• [Instructions for the task]:
Repeat the following entries exactly, excluding pictures.

• [The input]:
+++

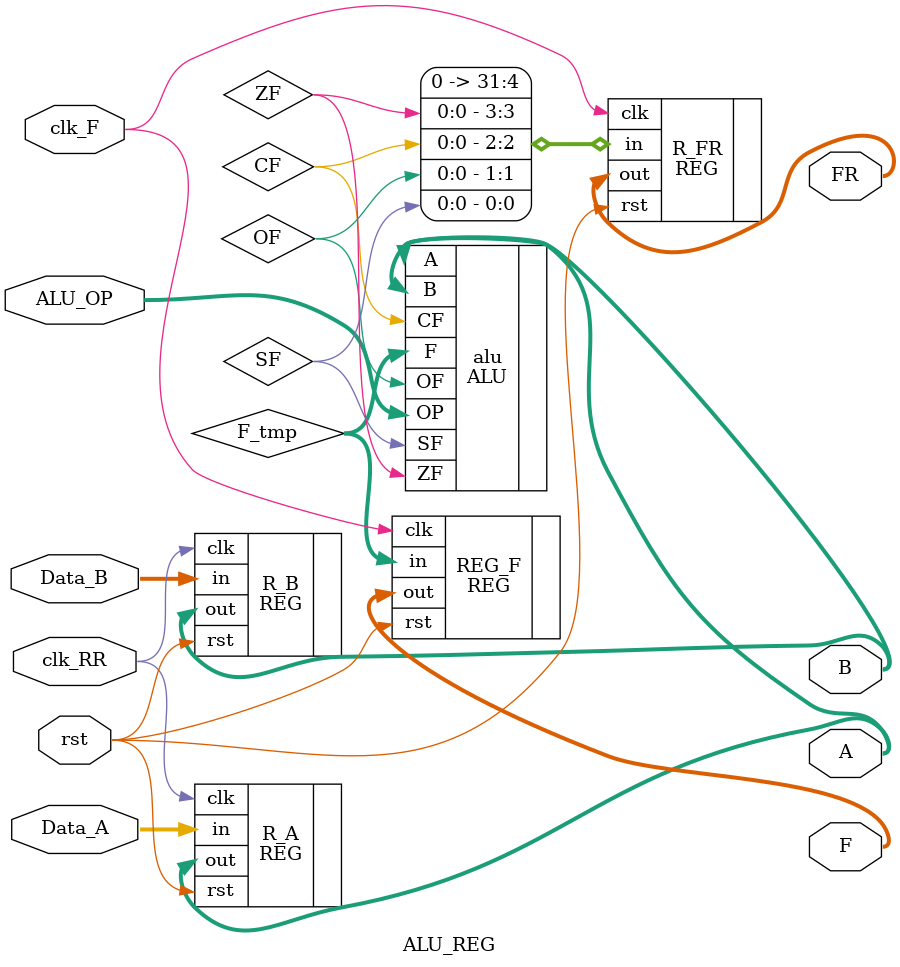
<source format=v>
`timescale 1ns / 1ps

module ALU_REG (
    ALU_OP,
    Data_A,
    Data_B,
    rst,
    clk_RR,
    clk_F,
    A,
    B,
    F,
    FR
);

  input [3:0] ALU_OP;
  input [31:0] Data_A, Data_B;
  input rst, clk_RR, clk_F;
  output [31:0] A, B, F;
  output [3:0] FR;


  wire [31:0] F_tmp;
  wire ZF, CF, OF, SF;


  REG R_A (
      .clk(clk_RR),
      .rst(rst),
      .in (Data_A),
      .out(A)
  );

  REG R_B (
      .clk(clk_RR),
      .rst(rst),
      .in (Data_B),
      .out(B)
  );

  ALU alu (
      .OP(ALU_OP),
      .A (A),
      .B (B),
      .F (F_tmp),
      .ZF(ZF),
      .CF(CF),
      .OF(OF),
      .SF(SF)
  );

  REG REG_F (
      .clk(clk_F),
      .rst(rst),
      .in (F_tmp),
      .out(F)
  );


  REG R_FR (
      .clk(clk_F),
      .rst(rst),
      .in ({28'b0, ZF, CF, OF, SF}),
      .out(FR)
  );


endmodule

</source>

+++

• [Task solution]:
<source format=v>
`timescale 1ns / 1ps

module ALU_REG (
    ALU_OP,
    Data_A,
    Data_B,
    rst,
    clk_RR,
    clk_F,
    A,
    B,
    F,
    FR
);

  input [3:0] ALU_OP;
  input [31:0] Data_A, Data_B;
  input rst, clk_RR, clk_F;
  output [31:0] A, B, F;
  output [3:0] FR;


  wire [31:0] F_tmp;
  wire ZF, CF, OF, SF;


  REG R_A (
      .clk(clk_RR),
      .rst(rst),
      .in (Data_A),
      .out(A)
  );

  REG R_B (
      .clk(clk_RR),
      .rst(rst),
      .in (Data_B),
      .out(B)
  );

  ALU alu (
      .OP(ALU_OP),
      .A (A),
      .B (B),
      .F (F_tmp),
      .ZF(ZF),
      .CF(CF),
      .OF(OF),
      .SF(SF)
  );

  REG REG_F (
      .clk(clk_F),
      .rst(rst),
      .in (F_tmp),
      .out(F)
  );


  REG R_FR (
      .clk(clk_F),
      .rst(rst),
      .in ({28'b0, ZF, CF, OF, SF}),
      .out(FR)
  );


endmodule

</source>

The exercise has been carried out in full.